Ziele der Gestaltung regionaler Lernkulturen


Die Zielstellung für die Gestaltung der Lernkultur in einer Region hängt nicht nur von den Besonderheiten einer konkreten Region, sondern auch von den unterschiedlichen „Blickwinkeln“ derer ab, die an dieser Gestaltung beteiligt sind und auf die sich die Ergebnisse von Gestaltungsprozessen auswirken. Ein Schüler wird andere Ziele formulieren als ein Minister, und ein Unternehmer hat vermutlich andere Erwartungen an die Gestaltung der Lernkultur als der Leiter einer Allgemeinbildenden Schule.   Mit diesem Handbuch wollen wir daher auch unterschiedliche Zielgruppen ansprechen, die mit ihren Kompetenzen zur Gestaltung der Lernkultur beitragen können. 

Eine Weiterentwicklung der Kultur des Lernens kann für alle an Lernprozessen Beteiligten neue Möglichkeiten eröffnen und vorhandene Potenziale besser erschließen.  

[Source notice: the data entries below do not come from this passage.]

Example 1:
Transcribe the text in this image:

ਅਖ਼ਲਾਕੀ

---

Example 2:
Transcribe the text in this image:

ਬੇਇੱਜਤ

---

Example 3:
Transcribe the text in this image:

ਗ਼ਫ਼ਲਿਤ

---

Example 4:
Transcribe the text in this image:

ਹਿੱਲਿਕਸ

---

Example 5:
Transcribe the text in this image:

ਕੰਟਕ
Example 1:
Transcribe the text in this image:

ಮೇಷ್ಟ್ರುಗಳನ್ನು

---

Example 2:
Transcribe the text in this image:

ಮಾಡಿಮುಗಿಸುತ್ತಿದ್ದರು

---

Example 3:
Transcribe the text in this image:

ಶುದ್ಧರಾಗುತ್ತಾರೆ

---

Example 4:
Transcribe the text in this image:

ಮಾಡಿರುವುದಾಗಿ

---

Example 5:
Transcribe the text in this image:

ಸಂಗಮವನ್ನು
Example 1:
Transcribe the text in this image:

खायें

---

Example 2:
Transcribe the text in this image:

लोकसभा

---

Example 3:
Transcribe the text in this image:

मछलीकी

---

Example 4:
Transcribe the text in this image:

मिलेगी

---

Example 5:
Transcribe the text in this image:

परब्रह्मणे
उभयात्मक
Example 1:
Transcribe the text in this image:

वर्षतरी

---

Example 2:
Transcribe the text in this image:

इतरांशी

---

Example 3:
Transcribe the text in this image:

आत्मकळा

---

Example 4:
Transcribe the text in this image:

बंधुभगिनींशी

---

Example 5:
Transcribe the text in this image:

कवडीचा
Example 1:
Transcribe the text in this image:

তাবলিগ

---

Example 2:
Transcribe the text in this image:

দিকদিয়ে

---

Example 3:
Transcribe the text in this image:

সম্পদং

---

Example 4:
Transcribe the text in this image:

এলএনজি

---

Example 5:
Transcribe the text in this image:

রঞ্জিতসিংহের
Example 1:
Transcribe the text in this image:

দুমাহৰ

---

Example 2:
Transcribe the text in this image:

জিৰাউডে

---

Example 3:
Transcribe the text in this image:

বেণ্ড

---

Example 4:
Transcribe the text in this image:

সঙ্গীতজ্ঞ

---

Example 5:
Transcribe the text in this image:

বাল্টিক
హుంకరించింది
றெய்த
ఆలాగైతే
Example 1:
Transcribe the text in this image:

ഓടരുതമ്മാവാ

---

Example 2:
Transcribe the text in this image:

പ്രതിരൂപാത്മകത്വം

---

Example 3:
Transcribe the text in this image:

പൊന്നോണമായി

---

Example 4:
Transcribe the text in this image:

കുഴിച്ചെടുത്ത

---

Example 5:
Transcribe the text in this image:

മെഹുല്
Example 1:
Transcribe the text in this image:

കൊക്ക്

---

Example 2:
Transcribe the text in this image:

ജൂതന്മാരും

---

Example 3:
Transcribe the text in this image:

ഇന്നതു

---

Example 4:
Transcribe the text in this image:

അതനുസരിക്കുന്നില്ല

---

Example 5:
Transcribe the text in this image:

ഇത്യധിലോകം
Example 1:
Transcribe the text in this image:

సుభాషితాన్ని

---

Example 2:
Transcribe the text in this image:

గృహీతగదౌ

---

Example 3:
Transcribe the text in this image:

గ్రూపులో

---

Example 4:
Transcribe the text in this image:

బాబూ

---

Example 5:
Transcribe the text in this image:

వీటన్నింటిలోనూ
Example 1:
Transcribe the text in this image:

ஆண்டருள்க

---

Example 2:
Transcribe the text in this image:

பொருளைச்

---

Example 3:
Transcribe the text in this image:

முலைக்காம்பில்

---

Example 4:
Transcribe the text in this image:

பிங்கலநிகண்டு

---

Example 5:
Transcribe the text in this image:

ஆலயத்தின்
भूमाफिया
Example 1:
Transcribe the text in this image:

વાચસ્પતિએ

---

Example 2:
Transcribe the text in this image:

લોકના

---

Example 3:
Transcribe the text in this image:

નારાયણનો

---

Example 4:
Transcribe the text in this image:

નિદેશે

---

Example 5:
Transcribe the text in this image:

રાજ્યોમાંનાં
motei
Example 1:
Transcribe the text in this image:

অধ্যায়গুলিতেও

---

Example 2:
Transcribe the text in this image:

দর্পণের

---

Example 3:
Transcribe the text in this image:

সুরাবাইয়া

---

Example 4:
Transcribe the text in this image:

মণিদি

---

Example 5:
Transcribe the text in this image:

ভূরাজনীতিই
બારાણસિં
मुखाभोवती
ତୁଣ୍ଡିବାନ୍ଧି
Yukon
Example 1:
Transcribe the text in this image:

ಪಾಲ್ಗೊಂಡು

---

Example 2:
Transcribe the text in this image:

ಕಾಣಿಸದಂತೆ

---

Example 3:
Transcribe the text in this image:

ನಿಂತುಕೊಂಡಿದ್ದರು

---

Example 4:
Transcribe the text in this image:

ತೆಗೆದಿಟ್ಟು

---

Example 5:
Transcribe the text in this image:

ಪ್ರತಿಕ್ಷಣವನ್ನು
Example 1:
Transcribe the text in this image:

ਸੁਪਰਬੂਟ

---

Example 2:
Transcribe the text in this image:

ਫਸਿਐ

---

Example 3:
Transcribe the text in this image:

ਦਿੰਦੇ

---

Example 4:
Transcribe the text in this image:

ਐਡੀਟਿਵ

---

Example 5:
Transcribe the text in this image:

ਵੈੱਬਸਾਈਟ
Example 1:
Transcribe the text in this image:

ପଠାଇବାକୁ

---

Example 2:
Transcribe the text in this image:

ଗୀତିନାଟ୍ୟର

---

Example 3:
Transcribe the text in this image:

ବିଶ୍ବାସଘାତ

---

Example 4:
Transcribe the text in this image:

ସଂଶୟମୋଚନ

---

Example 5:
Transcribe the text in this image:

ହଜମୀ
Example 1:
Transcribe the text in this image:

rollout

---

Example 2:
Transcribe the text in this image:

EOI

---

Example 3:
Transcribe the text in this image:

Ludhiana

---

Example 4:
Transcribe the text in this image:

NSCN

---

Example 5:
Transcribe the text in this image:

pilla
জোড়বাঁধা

Für die Lernenden – vom Vorschulalter bis zum Ruhestand – können besonders folgende Ziele erstre­bens­wert sein:

  • Das Lernen muss Spaß machen.

  • Das Verhältnis der Lernenden zueinander sollte aufgeschlossen und kameradschaftlich sein.

  • Die Lernorte sollten lernfreundlich gestaltet und optimal ausgestattet sein.

  • Das Erreichen der Lernorte sollte nicht zur Strapaze werden.

  • Das Lernen muss unmittelbar oder mittelbar zu Erfolgserlebnissen führen.

  • Tätigsein (einschließlich des Spielens) und Lernen sollten verknüpft sein.

  • Das Lernen sollte zunehmend wert- und handlungszentriert erfolgen.

  • Das Lernen und die Ergebnisse des Lernen müssen gesellschaftliche Anerkennung finden.

  • Individuelle Lernarrangements sind zu ermöglichen.

  • Das Lernen sollte zunehmend selbst gestaltet und selbst verantwortet erfolgen.

  • Zu den Lehrenden sollte sich zunehmend ein partnerschaftliches Verhältnis ent­wickeln. Der Lehrende sollte dabei zum Lernbegleiter werden. 

  • Die erworbenen Kompetenzen sollten zertifiziert und weltweit anerkannt sein.


Für die Lehrenden wären unter anderem folgende Ziele anzustreben:

  • Der Beruf der Lehrerin / des Lehrers (von der Vorschule bis zu den Hochschulen) muss (wieder) die gebührende gesellschaftliche Anerkennung finden.

  • Eine Stärkung der Autorität der Lehrenden ist unumgänglich.

  • Die Aus- und Weiterbildung der Lehrenden muss an die realen Anforderungen des Berufslebens angepasst werden.

  • Die Lehrenden sollten in ihrer Arbeit auf die Dienstleistungen von Forschungs- und Transferinstituten zugreifen können, um in aktuellen Problemsituationen und bei der kontinuierlichen Weiterentwicklung ihrer Kompetenzen effektive Unterstützung zu erhalten.

  • Bei der Gestaltung der Lehr- und Lernkonzepte ist ein optimaler Gestaltungsfreiraum zu ermöglichen.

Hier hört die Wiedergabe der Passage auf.